Finkelson Finkelson - 4 months ago 15
JSON Question

Spark UDF returns a length of field instead of length of value

Consider the code below

object SparkUDFApp {
def main(args: Array[String]) {

val df = ctx.read.json(".../example.json")
df.registerTempTable("example")

val fn = (_: String).length // % 10
ctx.udf.register("len10", fn)

val res0 = ctx sql "SELECT len10('id') FROM example LIMIT 1" map {_ getInt 0} collect

println(res0.head)
}
}


JSON example

{"id":529799371026485248,"text":"Example"}


The code should return a length of the field value from JSON (e.g. 'id' has value 18). But instead of returning '18' it returns '2', which is the length of 'id' I suppose.

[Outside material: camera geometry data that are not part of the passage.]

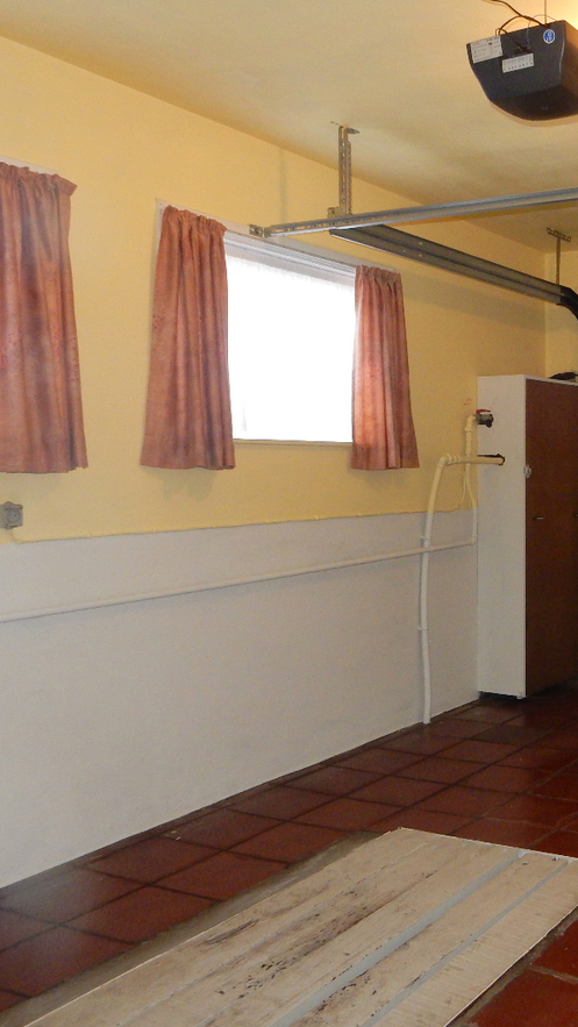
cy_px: 507
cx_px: 594
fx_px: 1008
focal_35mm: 37
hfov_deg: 29.6
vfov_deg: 54.0
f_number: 3.7
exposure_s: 1/30
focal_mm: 4.5
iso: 280
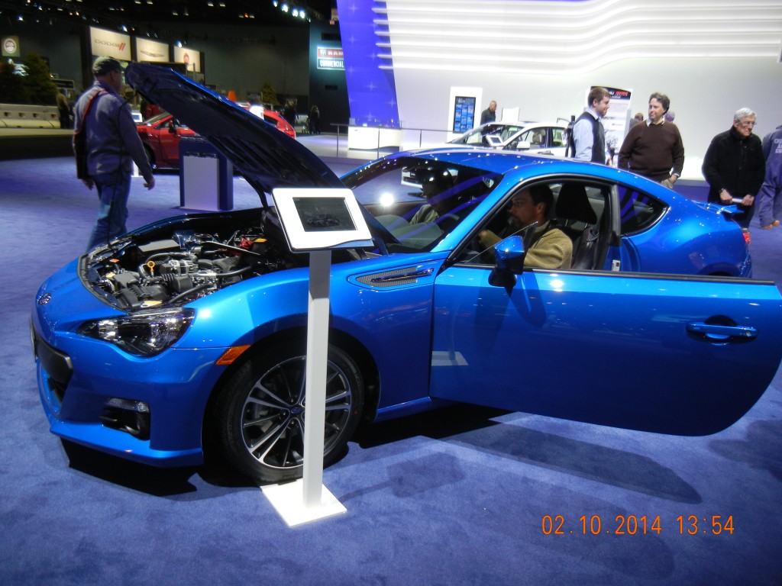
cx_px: 391
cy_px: 293
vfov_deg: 46.8
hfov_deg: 60.0
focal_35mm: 30
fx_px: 678
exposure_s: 1/60.3
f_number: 3.5
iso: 226
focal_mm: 5.4
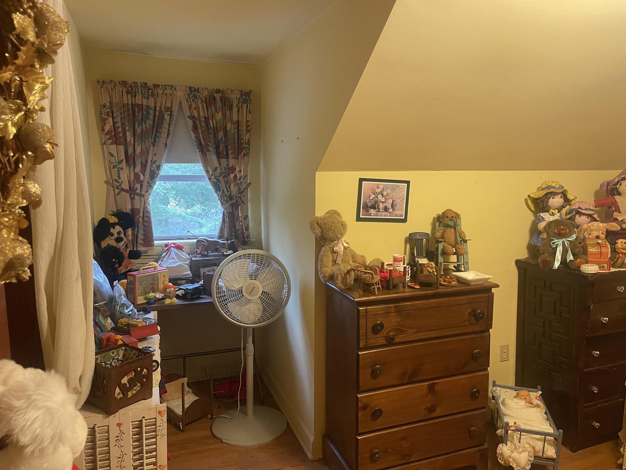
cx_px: 313
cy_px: 235
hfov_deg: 69.4
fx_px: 452
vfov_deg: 54.9
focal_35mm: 25
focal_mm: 5.1
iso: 400
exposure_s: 1/60
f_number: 1.6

So my question is how to rewrite UDF to fix it?

Answer

The problem is that you are passing the string id as a literal to your UDF so it is interpreted as one instead of a column (notice that it has 2 letters this is why it returns such number). To solve this just change the way how you formulate the SQL query.

E.g.

val res0 = ctx sql "SELECT len10(id) FROM example LIMIT 1" map {_ getInt 0} collect

// Or alternatively
val len10 = udf(word => word.length)
df.select(len10(df("id")).as("length")).show()